What California Can Teach the EU


California has many advantages. The climate is pleasant, the nature is beautiful and there is an excess of labor potential. But the state has one malicious shortage – it is unmanageable. California is hopelessly divided between a nasty right wing (mainly living in the south of the state) and a radical left wing (mainly residing in the north). This leads to lively discussion, but the consequence is that the state has not been functioning politically for a long time now.

The left wants to spend, spend, spend; the right fights for a restriction, if not a lowering, of taxes. The predictable consequences are chronic budget deficits.

Despite this political extremism, the state has always been able to handle itself – until now at least. But the economic crisis has hit California hard. The tax revenues have collapsed, the budget deficit has exploded to more than 21 billion dollars and the state and the cities are unable to finance the deficits with the sale of their bonds.

The choice seems to be restricted between big cutbacks in government expenditures or aid from the federal government. All roads seem to lead to Washington. But will Washington agree with that? With Obama in the White House, the answer might be yes. Just like General Motors and Citibank, California will be seen as too big to go bankrupt. President Obama has, so far, not provided the state with a fiscal stimulus. There is much to say for speeding up the aid to California. Also, federal guarantees for municipal obligations do not have to cost the American taxpayer much. A federal rescue operation for California would not even be a bad idea, if it would lead to reforms. But is that likely to happen?

Until now, the approach of President Obama was to attach conditions to support. In the case of California, he could demand a restriction of government expenditures and set boundaries for the labor unions in the public sector, who demand increasingly more money, but give back little extra service. Also, constitutional changes can be demanded, which would no longer require a two-thirds majority for tax increases, a difficult hurdle for fiscal interventions.
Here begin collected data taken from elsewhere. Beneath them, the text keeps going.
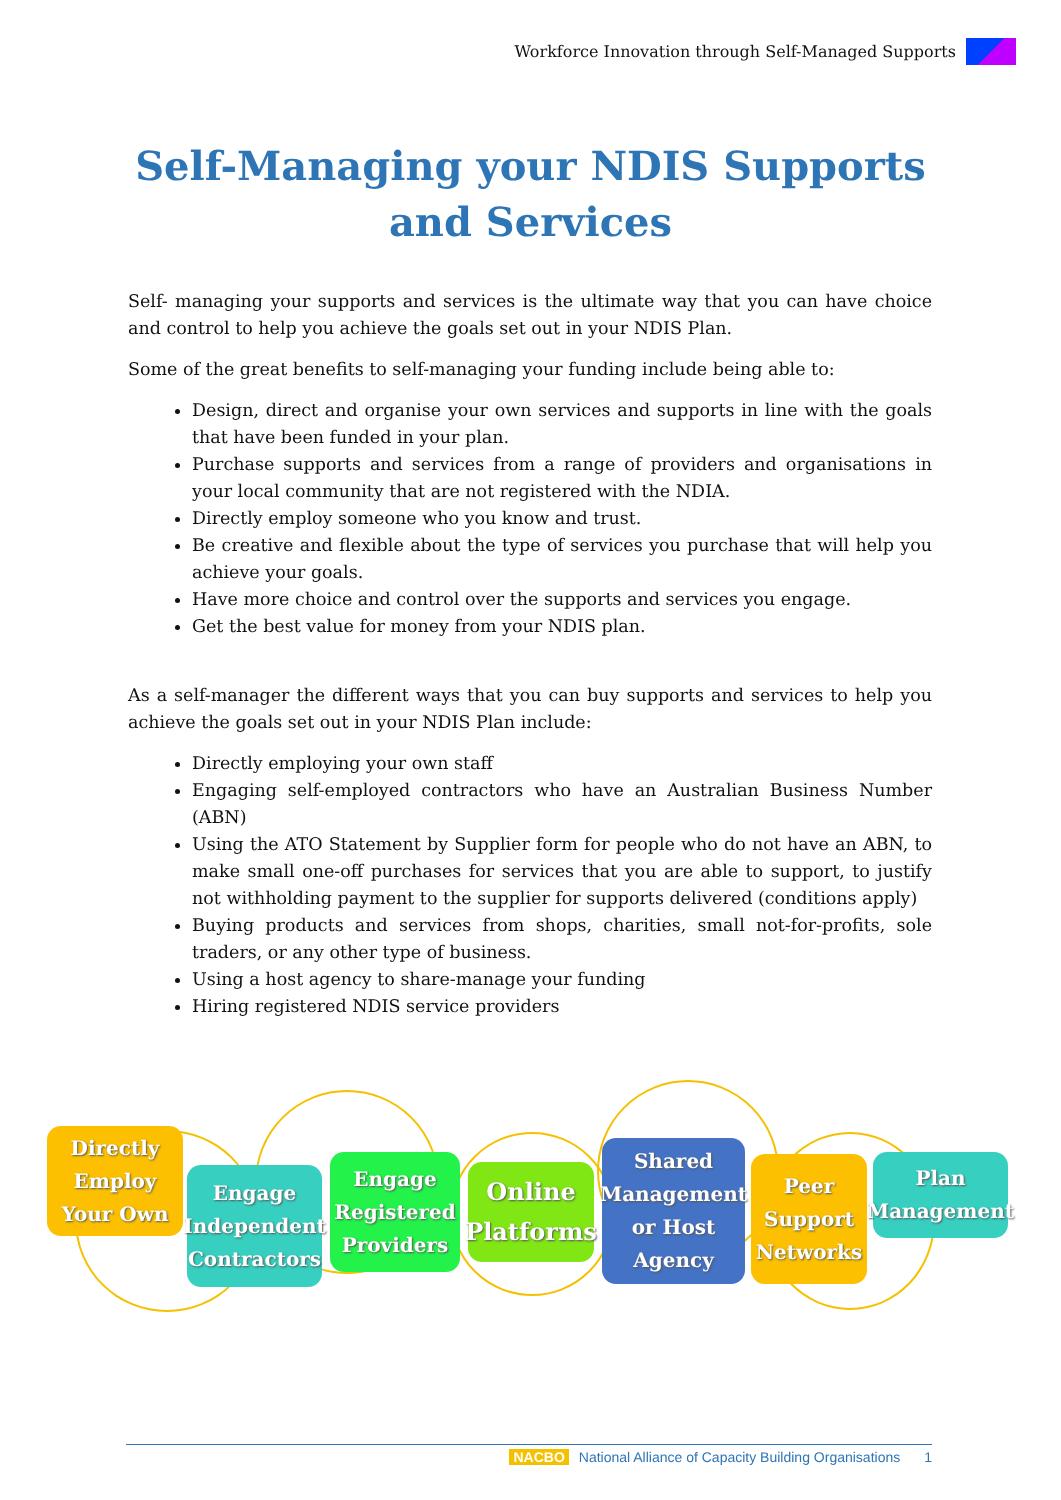Workforce Innovation through Self-Managed Supports
Self-Managing your NDIS Supports
and Services
Self- managing your supports and services is the ultimate way that you can have choice and control to help you achieve the goals set out in your NDIS Plan.
Some of the great benefits to self-managing your funding include being able to:
Design, direct and organise your own services and supports in line with the goals that have been funded in your plan.
Purchase supports and services from a range of providers and organisations in your local community that are not registered with the NDIA.
Directly employ someone who you know and trust.
Be creative and flexible about the type of services you purchase that will help you achieve your goals.
Have more choice and control over the supports and services you engage.
Get the best value for money from your NDIS plan.
As a self-manager the different ways that you can buy supports and services to help you achieve the goals set out in your NDIS Plan include:
Directly employing your own staff
Engaging self-employed contractors who have an Australian Business Number (ABN)
Using the ATO Statement by Supplier form for people who do not have an ABN, to make small one-off purchases for services that you are able to support, to justify not withholding payment to the supplier for supports delivered (conditions apply)
Buying products and services from shops, charities, small not-for-profits, sole traders, or any other type of business.
Using a host agency to share-manage your funding
Hiring registered NDIS service providers
Directly
Employ
Your Own
Engage
Independent
Contractors
Engage
Registered
Providers
Online
Platforms
Shared
Management
or Host
Agency
Peer
Support
Networks
Plan
Management
NACBO National Alliance of Capacity Building Organisations 1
Does the case of California sound familiar to Europeans? It should. Political deadlock, out-of-control government expenditures and budget deficits, an inability to devalue the currency in answer to the crisis, weak politicians who seek salvation in aid – it all belongs to the current European landscape. California even has a ‘European’ as its highest boss.

But there is an important difference. California is able to turn to a strong federal government for support. But such a federal government does not exist to come to the aid of Italy, Greece, Portugal and God knows who else in the eurozone.

That is an important advantage for Europe – if at least the advancement of a sound budgetary policy is taken as a starting point. If the U.S. comes to the aid of California, this clearly has a ‘moral danger.’ Like the current prospect of rescue gives Californian politicians motive to stay put, avoiding difficult decisions and waiting for the help of Washington, the same will happen in the future – conditions or no conditions. And how can Washington impose conditions on a sovereign state? In a rescue of California, a ‘me-too’ effect in other American states will have to be taken into account. Many states in the U.S. are going through rough times. They will ask for support as well. Where do you draw the line?

The analogy with Europe is clear. If the EU would come to the aid of, for example, Greece and the Italians, then the Portuguese will call for help as well, etcetera.

Apart from that, this does not imply ‘cold turkey’ for special cases in which European countries get into big economic difficulties. As such, the European Central Bank has lent three billion euros to the Swedish bank Riksbank following an existing agreement to prevent threatened Swedish banks from pulling out of Latvia, which is in a deep economic crisis.

If the money stream from the Swedish banks to Latvia were to dry up, the consequences would ooze through to the entire Baltic region and would be felt in the eurozone as well. The ECB loan must be seen as a onetime emergency measure – with this, the ECB does not take the responsibility for euro-wide emergency operations. A system without a federal budget like the eurozone demands a certain flexibility for emergencies.

But southern Europe is no emergency. The absence of a federal budget in Europe means that the people who want Germany and Holland to ‘rescue the ECB and the euro’ by helping out the euro countries with a deficit in the south – or even in eastern Europe – will have a tough job.

In the long run, this is a better recipe for a sound budgetary policy than what is waiting for Obama’s America with all its rescue operations.